Over Lucebert I

Op verzoek van een onzer redacteuren schreef Andrew Ricca de eerste schakel van een kettingbrief over de recente onthullingen rondom Lucebert’s jeugdbrieven.

Dearest Tommy,

In clearing my throat before I share my thoughts on a writer about whom I know next to nothing, I should underline how pleasant it is to do so again; I haven’t said anything so confidently while yet so ill-informed since we were both students and everything was political! I still tend to think that is the case most of the time but thankfully I won’t need to write about everything, about which I happen to know a whole lot incidentally, but about Lucebert’s Nazi sympathies, or the question, as you put it, of (how) does this ideological position influence the reading of his work?

At the risk of stating the obvious I’m spontaneously inclined to think that this is a decision that every reader will have to negotiate for his or herself. I have leafed through some translated poems and sought to find the Nazi there, and perhaps many others will too, especially those who are attached to his work. I imagine cultured folk pulling books out of their shelves, rereading some poems, looking for hints, a suspect verse, “lyriek is de moeder der politiek”, I wonder what he meant by that.

But I’ve read no more than a handful of his poems and can only attempt to reason through this by imperfect analogies. The publication of Larkin’s letters in the early nineties was a bad day for the poet’s reputation and the debate still rages on.
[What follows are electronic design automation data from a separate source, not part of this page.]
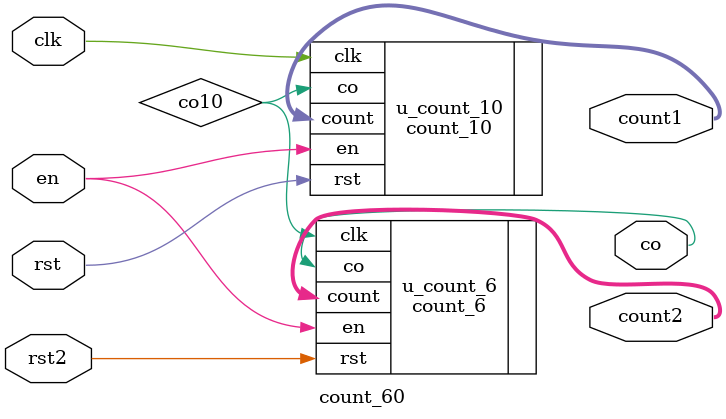
<source format=v>
module count_60(
    input wire rst,
    input wire rst2,
    input wire clk,
    input wire en,
    output  [3:0] count1,
    output  [3:0] count2,
    output  co
    
);
    
    wire co10,co6;
    
    count_10 u_count_10(
    	.rst   (rst   ),
        .clk   (clk   ),
        .en    (en    ),
        .count (count1 ),
        .co    (co10    )
    );
    
    count_6 u_count_6(
    	.rst   (rst2   ),
        .clk   (co10   ),
        .en    (en    ),
        .count (count2 ),
        .co    (co   )
    );
    
    //assign count3 <= count2 * 4'd10+count1;
    
    
    //assign co=co6;
    
endmodule
</source>
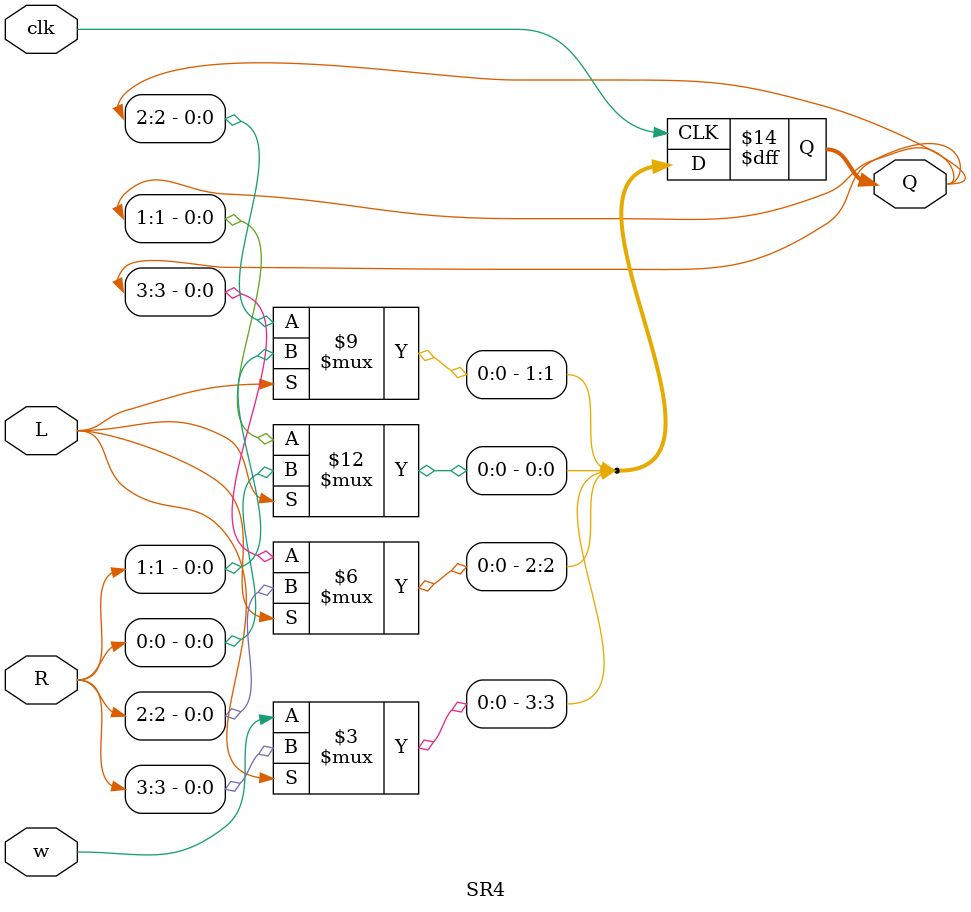
<source format=v>
`timescale 1ns / 1ps
module SR4(input [3:0]R, input L,w,clk, output reg [3:0]Q);
always @(posedge clk)
if(L)
	Q <= R;
else
	begin
	Q[0] <= Q[1];
	Q[1] <= Q[2];
	Q[2] <= Q[3];
	Q[3] <= w;

	end
endmodule

</source>
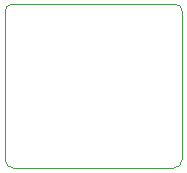
<source format=gbr>
%TF.GenerationSoftware,KiCad,Pcbnew,8.0.4-unknown-202407232306~396e531e7c~ubuntu22.04.1*%
%TF.CreationDate,2024-09-04T14:24:04+01:00*%
%TF.ProjectId,MONO_CTRL,4d4f4e4f-5f43-4545-924c-2e6b69636164,1.0*%
%TF.SameCoordinates,Original*%
%TF.FileFunction,Profile,NP*%
%FSLAX46Y46*%
G04 Gerber Fmt 4.6, Leading zero omitted, Abs format (unit mm)*
G04 Created by KiCad (PCBNEW 8.0.4-unknown-202407232306~396e531e7c~ubuntu22.04.1) date 2024-09-04 14:24:04*
%MOMM*%
%LPD*%
G01*
G04 APERTURE LIST*
%TA.AperFunction,Profile*%
%ADD10C,0.100000*%
%TD*%
G04 APERTURE END LIST*
D10*
X22315000Y-23725000D02*
X22315001Y-36275000D01*
X36715000Y-23125000D02*
X22915000Y-23125000D01*
X23065000Y-37025000D02*
X36565000Y-37025000D01*
X37315000Y-36275000D02*
G75*
G02*
X36565000Y-37025000I-750000J0D01*
G01*
X23065000Y-37025000D02*
G75*
G02*
X22315000Y-36275000I0J750000D01*
G01*
X37315000Y-23725000D02*
X37315000Y-36275000D01*
X36715000Y-23125000D02*
G75*
G02*
X37315000Y-23725000I0J-600000D01*
G01*
X22315000Y-23725000D02*
G75*
G02*
X22915000Y-23125000I600000J0D01*
G01*
M02*

</source>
He was undeniably racist, classist, perhaps misogynist, and a social conservative. And yet his work reveals what for need of a better term I can only call humanity and lived experiences of it. Often cynical to a fault, and sometimes sentimental, knowing what I know about the writer’s politics does little to diminish the beauty contained in his lines. Fundamentally I think it is a choice of mine to draw a distinction between the man and the work, and probably because I’d rather enjoy the work as I always have than engage in an exercise of reassessing it. I’m afraid that even if ideologically suspect, I’m tempted to fall for its beauty.

When you first informed me of this, however, I immediately thought of Paul de Man. Some year ago I happened to meet the academic who still a student first came across the damning articles, but even though we spoke of less interesting matters at the time, I nonetheless revisited the controversy. De Man was 22 in 1941, Lucebert was five years younger. Perhaps you can already see where I’m going.

I know even less about the context in which this very young man walked up to an SS office, but political conversions, like religious ones, are often emotionally or materially induced. What strikes me is the extent to which this episode lends itself to a poetic reading. A young man, mulling over an internal conflict and aware of the precariousness of his position, should I go? Should I not? Should I join them? Will it secure me a living, win me favours? He doesn’t join them though; joining would have meant parting with something more meaningful. Forgive the indulgence, but given the onslaught of compromises we have to negotiate daily, I can think of few better situations illustrating how “all things of value are defenceless.”